Is there a single item in all of menswear with a more divided reputation than the fedora?
On the one hand, it’s synonymous with the glamour and style of a golden era of twentieth-century men’s dress. On the other, not unlike the ‘neckbeard’, it has come to symbolise a pernicious vein in modern masculinity that encompasses everything from negging pickup artists to the so-called ‘white supremacist capitalist patriarchy’, as Jamie Peck once put it in a fedora-themed piece written for Vice.
Fedoras have proven to be the hat of choice for the very best and the very worst dressers, with surprisingly little in between. In the dapper category are the matinée idols and on-screen PIs from the early decades of the previous century. If I asked you to close your eyes and think of a hat from this era, I’ll bet dollars to doughnuts you’d picture Cary Grant, Humphrey Bogart, or Frank Sinatra in some version of a snap-brim.

Image credit: Insomnia Cured Here / CC BY-SA 2.0
Then there are the contemporary menswear figures, guys like Ethan Newton of Bryceland’s or Simon Crompton of Permanent Style, who offer a way into classic menswear and its totemic topper that’s in keeping with its original, sophisticated spirit rather than its recently depreciated rep. And, for those of us who love hats, their help has come not a minute too soon.
The fedora — like the trilby for which it is often mistaken — was named for a woman and started its life being worn primarily by women, albeit ones pushing the boundaries of gendered clothing. It even became a symbol of women’s rights activism (It’s a strange irony, then, that today it would be associated with the male equivalent).
The fedora was invented around 1882 and derives its moniker from the heroine of Victorien Sardou’s play, Fédora, for which the star of the production, Sarah Bernhardt, wore a centre-creased hat with a soft brim on stage. Many ladies followed Bernhardt’s bold lead, but within a few decades in the 1920s, the fedora had become the nearly exclusive purview of men, where it remained a default hat choice for nearly half a century.

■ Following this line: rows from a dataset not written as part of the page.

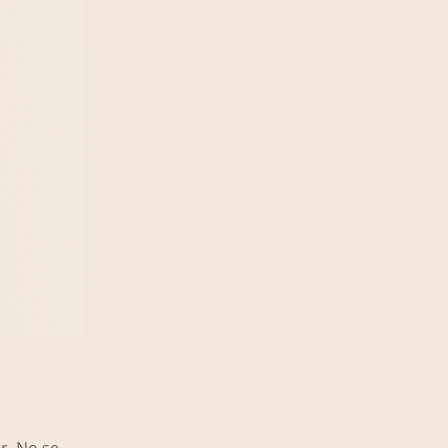
ar. No se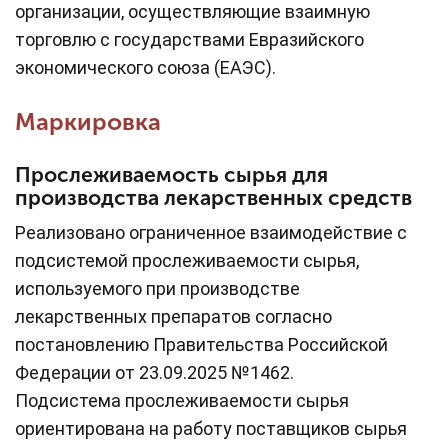
организации, осуществляющие взаимную
торговлю с государствами Евразийского
экономического союза (ЕАЭС).
Маркировка
Прослеживаемость сырья для
производства лекарственных средств
Реализовано ограниченное взаимодействие с
подсистемой прослеживаемости сырья,
используемого при производстве
лекарственных препаратов согласно
постановлению Правительства Российской
Федерации от 23.09.2025 №1462.
Подсистема прослеживаемости сырья
ориентирована на работу поставщиков сырья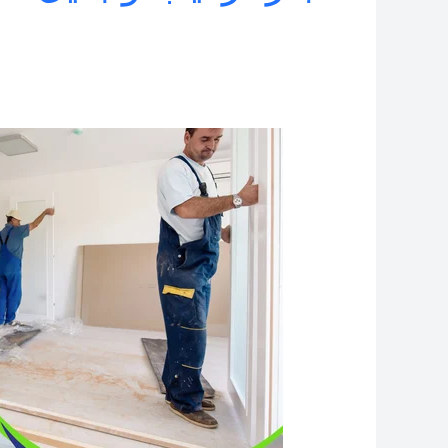
نجار
ابواب
خشب
حطين
–
نجار
شبابيك
وابواب
حطين
–
تركيب
لوحات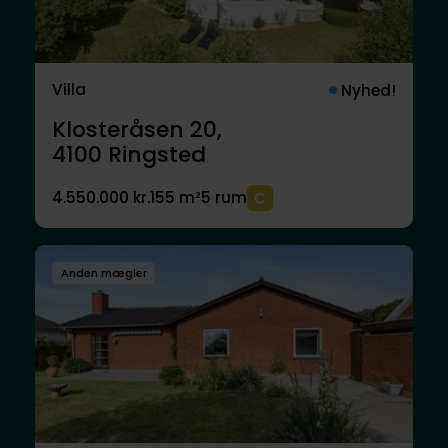
Villa
Nyhed!
Klosteråsen 20,
4100
Ringsted
4.550.000 kr.
155 m²
5 rum
Anden mægler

The eventual disappearance of formal headwear from men’s wardrobes is well-trodden territory by this point. President John F. Kennedy often takes the blame for their extinction, since he hated hats and rarely wore them during his presidency, even after representatives of the U.S. hat-making industry wrote to him begging him to wear one. Kennedy was no doubt keenly aware of his youthful image’s influence on younger voters and a female electorate who outnumbered their male counterparts by two million. So why risk covering that great head of hair with an increasingly fusty-looking topper?

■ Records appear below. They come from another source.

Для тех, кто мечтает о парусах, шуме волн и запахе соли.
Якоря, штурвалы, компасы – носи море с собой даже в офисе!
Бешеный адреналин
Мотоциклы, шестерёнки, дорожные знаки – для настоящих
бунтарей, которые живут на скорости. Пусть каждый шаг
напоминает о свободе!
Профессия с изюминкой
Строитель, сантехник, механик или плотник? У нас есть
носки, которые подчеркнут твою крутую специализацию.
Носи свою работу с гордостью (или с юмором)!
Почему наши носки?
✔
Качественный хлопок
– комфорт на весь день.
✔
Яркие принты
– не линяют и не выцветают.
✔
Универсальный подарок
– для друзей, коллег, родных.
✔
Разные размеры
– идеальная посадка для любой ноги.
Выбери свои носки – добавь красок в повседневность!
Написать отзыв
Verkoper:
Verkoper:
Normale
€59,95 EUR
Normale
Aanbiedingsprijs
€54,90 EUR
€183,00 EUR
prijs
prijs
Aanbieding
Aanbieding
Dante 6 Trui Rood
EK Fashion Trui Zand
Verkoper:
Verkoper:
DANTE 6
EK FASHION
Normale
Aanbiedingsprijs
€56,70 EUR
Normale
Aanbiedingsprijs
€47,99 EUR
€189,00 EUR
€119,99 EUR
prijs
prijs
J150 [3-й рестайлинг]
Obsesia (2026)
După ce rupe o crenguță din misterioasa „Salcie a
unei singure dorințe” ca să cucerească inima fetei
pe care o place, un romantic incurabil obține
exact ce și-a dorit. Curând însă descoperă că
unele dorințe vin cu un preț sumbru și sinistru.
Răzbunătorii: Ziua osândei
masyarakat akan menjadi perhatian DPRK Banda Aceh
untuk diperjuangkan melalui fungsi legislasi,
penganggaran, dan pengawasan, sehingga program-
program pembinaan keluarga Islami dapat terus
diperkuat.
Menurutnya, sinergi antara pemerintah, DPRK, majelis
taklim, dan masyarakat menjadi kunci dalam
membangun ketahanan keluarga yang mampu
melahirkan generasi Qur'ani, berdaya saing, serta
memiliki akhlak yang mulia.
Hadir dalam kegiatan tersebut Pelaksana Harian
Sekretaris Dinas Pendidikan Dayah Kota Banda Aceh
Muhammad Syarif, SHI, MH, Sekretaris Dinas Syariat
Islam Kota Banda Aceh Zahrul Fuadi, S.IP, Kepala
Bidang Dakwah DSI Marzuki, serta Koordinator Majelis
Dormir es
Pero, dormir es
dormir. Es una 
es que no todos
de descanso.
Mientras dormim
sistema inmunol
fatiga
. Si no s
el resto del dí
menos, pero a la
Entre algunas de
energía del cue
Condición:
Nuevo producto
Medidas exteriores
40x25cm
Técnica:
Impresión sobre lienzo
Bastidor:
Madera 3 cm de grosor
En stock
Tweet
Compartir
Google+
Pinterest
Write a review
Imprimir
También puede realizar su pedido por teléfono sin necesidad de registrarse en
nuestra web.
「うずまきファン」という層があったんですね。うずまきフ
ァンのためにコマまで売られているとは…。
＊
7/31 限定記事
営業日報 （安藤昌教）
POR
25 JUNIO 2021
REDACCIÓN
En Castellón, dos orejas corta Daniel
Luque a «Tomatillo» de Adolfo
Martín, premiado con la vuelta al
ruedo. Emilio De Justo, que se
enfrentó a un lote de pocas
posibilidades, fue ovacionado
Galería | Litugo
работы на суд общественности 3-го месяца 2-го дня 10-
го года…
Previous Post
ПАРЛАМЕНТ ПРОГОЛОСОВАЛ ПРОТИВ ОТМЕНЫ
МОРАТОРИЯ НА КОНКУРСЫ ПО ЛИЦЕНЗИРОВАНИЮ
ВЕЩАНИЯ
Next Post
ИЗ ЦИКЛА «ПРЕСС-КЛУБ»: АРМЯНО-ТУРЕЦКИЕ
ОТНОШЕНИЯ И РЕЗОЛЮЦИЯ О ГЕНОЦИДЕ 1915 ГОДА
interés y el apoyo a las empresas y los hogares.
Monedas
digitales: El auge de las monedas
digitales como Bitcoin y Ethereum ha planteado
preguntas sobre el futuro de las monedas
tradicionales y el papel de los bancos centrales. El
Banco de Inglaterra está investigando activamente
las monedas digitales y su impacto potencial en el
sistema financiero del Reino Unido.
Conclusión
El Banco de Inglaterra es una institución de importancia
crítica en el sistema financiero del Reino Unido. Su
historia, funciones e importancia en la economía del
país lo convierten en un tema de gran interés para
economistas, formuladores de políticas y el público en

Others take a longer view. Neil Steinberg’s book Hatless Jack, for instance, traces the steady disappearance of male headwear as far back as the late nineteenth century. The Second World War seems to have had something to do with it too since soldiers who were forced to wear hats as part of their uniforms felt less inclined to do so when they returned to civilian life. Plus, to a younger, more egalitarian-minded generation hats were becoming symbols of conformity and outdated class structures.
Or maybe it was cars that did it, what with their low roofs and internal heating. Better to leave your bonnet in the boot — or your top hat in the trunk, if you prefer.

Image credit: Tullio Saba / Public domain
Whatever the reason, famous fedora-wearers have been few and far between since the 1970s. When they do pop up, though, they have generally tended to be more on the eccentric side (appropriately, you might say, for such a characterful garment). I’m thinking here of figures like Michael Jackson, Tom Waits, Johnny Depp, Keith Richards, and Yoko Ono, as well as multi-hyphenates and men-about-town Quentin Crisp and George Melly.
Of course, in our own time, there is probably no character — real or otherwise — more closely associated with this particular style of hat than Indiana Jones. The character first arrived on our screens in 1981, but his own world is that of the 1930s, where (it’s worth noting) the fedora would have been a more formal choice of headgear, relatively speaking. So by pairing it with a pilot jacket and khakis, Jones seems to dress his signature hat down somewhat, not unlike his countless real-life imitators in the twenty-first century, few of whom have quite managed to match Dr Jones’ cinematic flair.
It does make you wonder: How might the contemporary reputation of the fedora have differed had Indie gone on all of those archaeological hunts in a three-piece suit and a pair of Oxford shoes instead?